Depuis le temps (Manstrop)
Depuis le temps qu'il me tourne dans la tête, celui-là ...
Il était une fois ... un jeune homme.
Il menait une double-vie. Le jour, étudiant sérieux, assidû avec l'archéologie dans le coeur. Mais le soir, lorsque la nuit tombait, il se métamorphosait en homme des rues. Attendant que quelqu'un vienne le chercher, attendant l'amour sur l'asphalte, attendant de trouver un sens à son existence qui lui paraissait terriblement morne, sans saveur. Un soir qu'il s'était adossé à un mur, la silhouette éclairée par la lumière aveuglante du réverbère, son coeur se gonfla de tristesse. Il se sentait en trop, appelant la mort comme une douce chaleur qui tairait à jamais les regrets, les amertumes, l'ironie de son passé. Oh, il n'avait jusque là pas eu une vie extraordinaire, bien au contraire. Il avait simplement ... attendu. Comme il attendait cette nuit-là. Il attendait que quelqu'un veuille bien de lui, quelqu'un qui le prenne dans ses bras pour lui chuchoter " tout ira mieux, tu verras, crois-moi ..." Et les larmes coulaient sur ses joues, car cette attente n'en finissait pas.
Le temps avait passé. L'été était là, bienfaisant. Un jour qu'il fumait posément une cigarette, assis sur un banc, il regarda la fumée s'élever vers le ciel. Il avait découvert ces nouveaux journaux en ligne où l'on pouvait se relater, se mettre en scène. Il se décida à en créer un, mais quel pseudonyme choisir ? Il voulait révéler son être tout en modifiant les apparences de son identité, vomir ses meurtrissures pour renaître de ses cendres.
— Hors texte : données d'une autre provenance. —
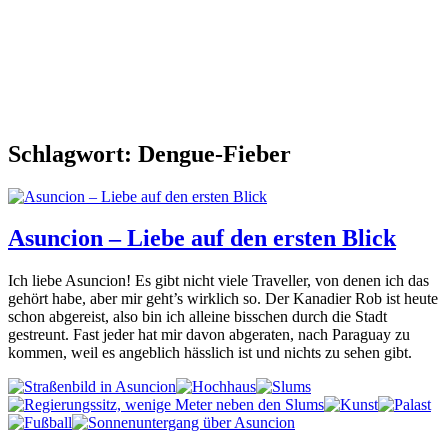
Schlagwort: Dengue-Fieber
Asuncion – Liebe auf den ersten Blick
Ich liebe Asuncion! Es gibt nicht viele Traveller, von denen ich das
gehört habe, aber mir geht’s wirklich so. Der Kanadier Rob ist heute
schon abgereist, also bin ich alleine bisschen durch die Stadt
gestreunt. Fast jeder hat mir davon abgeraten, nach Paraguay zu
kommen, weil es angeblich hässlich ist und nichts zu sehen gibt.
Il voulait s'élever telle la fumée, libre de son mouvement. Il se remémora celui d'un célèbre auteur : Georges Sand. Une femme qui choisit le nom d'un homme pour être libre d'écrire. Lui même ne se sentait pas libre d'exister tel quel, alors il prit une profonde inspiration pour tenter de saisir son sentiment le plus profond, le plus vrai, le plus douloureux aussi : le sentiment d'etre en trop, de n'avoir sa place nulle part, d'être exclu. Alors, un mot lui vint en tête, retentissant : Manstrop. Pourquoi celui-ci et pas un autre ? Un homme à l'écart d'autrui, à l'écart de lui-même. Or, cette exclusion était sa force. Son coeur lui dictait de dépasser les apparences. Un homme en trop, tel était le sens de son existence où paradoxes, forces et faiblesses se mêlaient comme une ombre se mêle au bitume pour ne rendre compte, finalement, que d'un seul reflet : lui-même.
Au loin, l'on entendit deux cris ; deux cris du coeur... C'est ainsi qu'un jour, Manstrop murmura, très bas : "aimez-moi ! mais laissez-moi tranquille" ...
Oui, depuis le temps qu'il me tournait dans la tête, il fallait bien que je lui donne vie.